Tria stoppa anche flat tax, al suo posto Iri? Salvini: no patrimoniale, spesometro, redditometro, fatture
Ieri, le indiscrezioni del quotidiano La Repubblica, che parlavano di una manovra povera da parte di Giovanni Tria, con tanto di no al reddito di cittadinanza e con una flat tax solo per pochi. Oggi, prima che sul tema intervenga anche Matteo Salvini, vicepremier e ministro dell’Interno in occasione del Festival del Lavoro di Milano, il quotidiano La Stampa decreta la morte anche della flat tax. (almeno per ora)
“La legge di bilancio per il 2019 non conterrà nè il reddito di cittadinanza né la flat tax, i cavalli di battaglia dei 5 Stelle e della Lega che hanno portato a Luigi Di Maio e a Matteo Salvini milioni di voti”.
La Stampa riporta come nella giornata di mercoledì, durante la riunione del Consiglio dei ministri, Tria sia stato più che chiaro:
“Prima di presentare provvedimenti, accertatevi che abbiano la copertura finanziaria: è scritto nella Costituzione su cui abbiamo giurato e ce lo chiede l’ Europa”, avrebbe detto il ministro dell’economia, freddando i presenti. E Salvini si sarebbe messo anche l’anima in pace, pur puntando a concretizzare le promesse contenute nel contratto di governo, prima o poi. Più poi che prima.
Oggi Salvini è tornato sul tema della flat tax e, a dispetto delle indiscrezioni de La Stampa, si è così espresso. “Mi piacerebbe dare un primo segnale concreto per partite Iva e professioni nel 2018, poi pensare alle famiglie: non possiamo fare tutto subito, ma vorrei che il contratto non fosse un libro dei sogni, piano pezzo per pezzo, dalla Fornero alla scuola voglia applicarlo”.

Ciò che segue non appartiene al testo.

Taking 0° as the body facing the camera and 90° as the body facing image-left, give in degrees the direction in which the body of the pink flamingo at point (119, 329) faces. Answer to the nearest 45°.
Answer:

Sulla necessità di una manovra aggiuntiva, di cui ha parlato giorni fa il centro studi di Confindustria, Salvini ha bollato la questione come “fantasie di Confindustria”.
In parte è stato smentito però da Laura Castelli, parlamentare del Movimento 5 Stelle e Sottosegretario all’Economia, che tuttavia non ha detto molto altro rispetto a un “Non lo so…perché la verità è che pare di sì“.
Nessuna patrimoniale o tassazione sul risparmio dal governo M5S-Lega, ha promesso ancora Salvini. E “no anche a spesometro, redditometro, studi di settore, fatture emesse e incassate“, ha aggiunto. Questo, anche per fare in modo di trasformare l’Italia in “un Paese più bello dove vivere, fare impresa e fare il pensionato invece che in Portogallo”.
Ma al di là delle promesse che rinnova ogni giorno, secondo La Stampa Salvini avrebbe capito che insistere con Tria “non serva”.
“La flat tax può aspettare ancora un po’ – si legge nell’articolo del quotidiano – La sua battaglia per il momento è tutta concentrata sul dossier immigrazione, quello che gli sta dando grande popolarità, rendendolo il protagonista assoluto della luna di miele che il governo giallo-verde sta vivendo in questa prima fase di vita”.
“La battaglia contro i migranti oltretutto è a costo zero – prosegue La Stampa – senza aver bisogno di trovare le coperture, in particolare quei 50 miliardi che sono necessari per introdurre in Italia la tassa piatta. Che poi tale non è visto che nel contratto sono due le aliquote previste per le persone fisiche, partite Iva e imprese: una del 15% per i redditi fino a 80 mila euro e del 20% per quelli superiori. Di fatto è tutto rinviato al 2020″, si legge ancora.
Qualche concessione potrebbe arrivare il prossimo anno, stando alle dichiarazioni che sono arrivate dal viceministro leghista Massimo Garavaglia che ha la delega per il fisco, verso la metà di giugno.
Interpellato da SkyTg24, Garavaglia aveva detto sì non alla flat tax con le due aliquote, ma solo all’aliquota piatta per le piccole imprese individuali, l’Iri, che tra l’altro è stata varata dai governi Renzi-Gentiloni e che dovrebbe scattare dal 1° gennaio del prossimo anno.
L’Iri (Imposta sul reddito delle imprese) è anch’essa una flat tax, ma di certo non quella di cui parla il contratto di governo M5S-Lega.
E’ una tassa piatta per le piccole imprese che al momento pagano l’Irpef e che potranno scegliere la nuova Iri, pari al 24 per cento sugli utili reinvestiti. Un’altra ipotesi, ricorda La Stampa, è potenziare i regimi forfettizzati con una tassa sostitutiva unica del 15 per cento per le microimprese e i professionisti con hanno tra i 25 e 50 mila euro.